Sylvain
Richard is a film critic at Arts & Opinion. He
gave Beneath the Rooftops of Paris (Sous les toits de
Paris), which played at the 2008
Cinemania Film Festival,
3.1 out of 4 stars. For the rest of his ratings, click
HERE.
It's
a lesser known but poignant early work from the sculptor-architect,
Gian Lorenzo Bernini (1598-1680), to whom the great city of
Rome is indebted for much of its historic content and character.

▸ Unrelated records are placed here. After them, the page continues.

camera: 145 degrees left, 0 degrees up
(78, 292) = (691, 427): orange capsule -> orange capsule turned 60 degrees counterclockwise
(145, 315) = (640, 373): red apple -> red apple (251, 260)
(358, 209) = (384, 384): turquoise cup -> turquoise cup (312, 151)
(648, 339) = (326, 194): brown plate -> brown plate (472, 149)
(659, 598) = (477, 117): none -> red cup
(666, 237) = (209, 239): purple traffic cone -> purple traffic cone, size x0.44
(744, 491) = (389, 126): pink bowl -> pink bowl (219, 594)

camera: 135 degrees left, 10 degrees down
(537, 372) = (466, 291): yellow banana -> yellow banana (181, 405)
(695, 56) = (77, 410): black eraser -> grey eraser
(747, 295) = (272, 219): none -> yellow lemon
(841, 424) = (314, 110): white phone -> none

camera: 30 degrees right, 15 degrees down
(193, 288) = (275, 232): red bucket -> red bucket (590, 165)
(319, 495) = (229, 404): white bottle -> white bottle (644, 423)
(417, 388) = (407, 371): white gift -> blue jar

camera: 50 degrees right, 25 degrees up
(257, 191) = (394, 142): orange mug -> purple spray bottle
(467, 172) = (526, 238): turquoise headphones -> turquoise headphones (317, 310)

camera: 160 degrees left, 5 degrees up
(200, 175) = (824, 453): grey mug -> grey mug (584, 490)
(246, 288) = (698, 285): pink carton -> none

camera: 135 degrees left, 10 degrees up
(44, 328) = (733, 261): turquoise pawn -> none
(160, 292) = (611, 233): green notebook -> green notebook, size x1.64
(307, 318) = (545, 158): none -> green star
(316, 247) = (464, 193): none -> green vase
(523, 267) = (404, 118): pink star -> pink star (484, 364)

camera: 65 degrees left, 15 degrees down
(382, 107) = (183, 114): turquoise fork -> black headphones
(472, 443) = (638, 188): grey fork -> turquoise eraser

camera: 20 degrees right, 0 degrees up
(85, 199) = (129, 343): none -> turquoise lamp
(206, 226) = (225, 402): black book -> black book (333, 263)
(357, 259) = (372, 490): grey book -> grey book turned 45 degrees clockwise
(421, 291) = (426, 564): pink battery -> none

The marble statue is entitled Aeneas Carrying Anchise.
The
face of the helpless Anchise, who is being shouldered to safety
by Aeneas, so concentrates the fears and frailties of old
age, it’s tempting to conclude that Hiner Saleem’s
latest film, Beneath the Rooftops of Paris (Sous
les toits de Paris), was directly inspired by the Bernini
work. But whatever the sources of Saleem’s inspired
script and direction, they leave no doubt that he has meaningfully
confronted the existential question of aging and mortality,
and leaves the viewer with helpful road map of the pitfalls
and uncertainties the journey entails. As such, Rooftops
is an unapologetically melancholic film infused with grace
and grandeur, whose small sets and deliciously parsimonious
dialogue allow precious glimpses of how aging is likely to
affect, and how one might better serve others already on that
much traveled and worn road.
The
quietly told story of Rooftops revolves around Marcel,
played by owl-wise Michel Piccoli, now in his 80s, who is
living in a tiny working class flat in Paris. Marcel’s
two pleasures in life are cooling off in a nearby pool with
a friend, Amar, and his encounters with the waitress, Therese,
with whom whatever small affections in life are available,
they share together in fleeting moments under the constant
menace of solitude and unease, as the old one takes stock
of his decline. Observing the ailing Marcel surrender to Therese’s
smallest caress, we are introduced to a body that has been
coaxed to make peace with its infirmities and slow response
in order to assure its basic needs. To that end, master thespian
Michel Piccoli’s furrowed face is like an illuminated
manuscript that teaches us how
to face our fears and seize the moment in all its diminished
plenitude.
The
four seasons provide the film with both its architecture and
symbolism; they are understated presences that prefigure Marcel’s
gradual decline, his initial refusal of age and its portent
symptoms, and his desire to escape into whatever pleasures
can be had, which includes the company of a young homeless
woman who enters and then leaves his life like a short season
come and gone, but who is a more meaningful presence than
his absentee son, emblematic of the me-generation and its
fatuous self-absorption.
The
film owes its moods to its meticulously drawn small sets –
mainly Marcel’s rooms -- that seem to fold in upon themselves
in contrast to the larger outside world that is growing more
and more inaccessible; what is beyond the reach of the body
is left to the devices of memory and nostalgia.
If
great directing is invisible, like a great writer is hardly
more than a ghostly presence in his work, Sameer, whose early
films were Dol and Kilometre Zero, reveals
consummate skills in involving us in Marcel’s pains
and small pleasures that take up disproportionate space and
importance, the last resort of old men who refuse to be stilled
in their reach for connection, who are still engaged against
the dying of the light.
Beneath
the Rooftops of Paris cannot be accused of being a feel
good film, but it sharpens, like a knife on a stone, our appreciation
for, quoting Marcel Proust, “the places that we have
known belong now only to the little world of space on which
we map them for our own convenience. None of them was ever
more than a thin slice, held between the contiguous impressions
that composed our life at that time; remembrance of a particular
form is but regret for a particular moment; and houses, roads,
avenues are as fugitive, alas, as the years.”